Wundersame Erkenntnisse vom Besuch bei „Welt der Wunder“

Vor 14 Jahren, 1996, war das eine echte Revolution im deutschen Fernsehen: Mit „Welt der Wunder“ (WdW) lief bei ProSieben erstmals eine Wissenschaftssendung bei einem Privatsender. Logo Welt der WunderBis dahin galten Wissenschaftsthemen als Hoheitsgebiet der Öffentlich-Rechtlichen, auch weil niemand geglaubt hatte, damit kommerziellen Erfolg haben zu können. Hendrik Hey und sein Team haben daran geglaubt, waren Türöffner für weitere Wissensformat wie „Galileo“ & Co und haben – inzwischen bei RTL II – bis heute Erfolg mit der Sendung.

Am vergangenen Mittwochabend (21.07.2010) luden die Fachgruppen Junge Journalisten und Online-Journalisten des Bayerischen Journalistenverbandes zum Redaktionsbesuch bei „Welt der Wunder“ samt Diskussion mit Produzent und Moderator Hendrik Hey, der einen spannenden Einblick in die Arbeit und Philosophie der Firma gab und manch nette Anekdote erzählte. Hier nun ein paar interessante Notizen, die ich im Nachhinein aus dem Gedächtnis aufgeschrieben habe:

– Als „Welt der Wunder“ 1996 bei ProSieben auf Sendung ging und damit das Wissenschaftsmonopol der Öffentlich-Rechtlichen brach, war die Reaktion vom ZDF: „Das dürft ihr nicht“.

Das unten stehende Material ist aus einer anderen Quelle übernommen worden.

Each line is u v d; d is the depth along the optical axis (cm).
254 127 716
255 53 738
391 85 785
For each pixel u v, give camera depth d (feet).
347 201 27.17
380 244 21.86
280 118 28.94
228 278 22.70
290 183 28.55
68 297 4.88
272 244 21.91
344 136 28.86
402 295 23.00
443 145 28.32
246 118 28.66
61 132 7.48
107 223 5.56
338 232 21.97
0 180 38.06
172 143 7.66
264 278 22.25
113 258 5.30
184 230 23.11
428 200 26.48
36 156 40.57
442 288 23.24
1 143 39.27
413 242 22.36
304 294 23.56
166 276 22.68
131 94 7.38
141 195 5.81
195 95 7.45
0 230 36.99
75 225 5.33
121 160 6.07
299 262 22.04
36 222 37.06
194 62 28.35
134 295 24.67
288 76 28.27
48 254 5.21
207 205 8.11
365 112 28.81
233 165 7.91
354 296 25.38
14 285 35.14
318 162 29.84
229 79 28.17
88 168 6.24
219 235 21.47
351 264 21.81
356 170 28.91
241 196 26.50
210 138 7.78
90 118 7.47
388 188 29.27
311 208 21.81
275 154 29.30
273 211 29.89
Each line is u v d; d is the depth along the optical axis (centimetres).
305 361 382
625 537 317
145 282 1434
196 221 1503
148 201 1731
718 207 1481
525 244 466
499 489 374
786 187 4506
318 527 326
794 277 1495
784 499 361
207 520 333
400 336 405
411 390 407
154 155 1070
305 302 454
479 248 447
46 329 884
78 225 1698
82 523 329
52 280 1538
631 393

– Die Rechte an der Marke „Welt der Wunder“ gehören der Welt der Wunder GmbH. Deshalb konnte die Sendung auch unter gleichem Namen von ProSieben zu RTL II umziehen. Auch alle Rechte am umfangreichen Archiv liegt bei der Produktionsfirma und nicht beim Sender. Durch den Besitz der Markenrechte, kann die Marke „Welt der Wunder“ auch für Ableger genutzt werden, etwa die gleichnamige Zeitschrift, die der Bauer-Verlag herausgibt.

– Welt der Wunder hat laut Hendrik Hey das größte BBC-Archiv außerhalb der BBC. Anstatt benötigtes Filmmaterial immer erst anfordern zu müssen, bekommt WdW alles neue Material der BBC zugeschickt und genießt das Vertrauen, bei Verwendung alles korrekt abzurechnen.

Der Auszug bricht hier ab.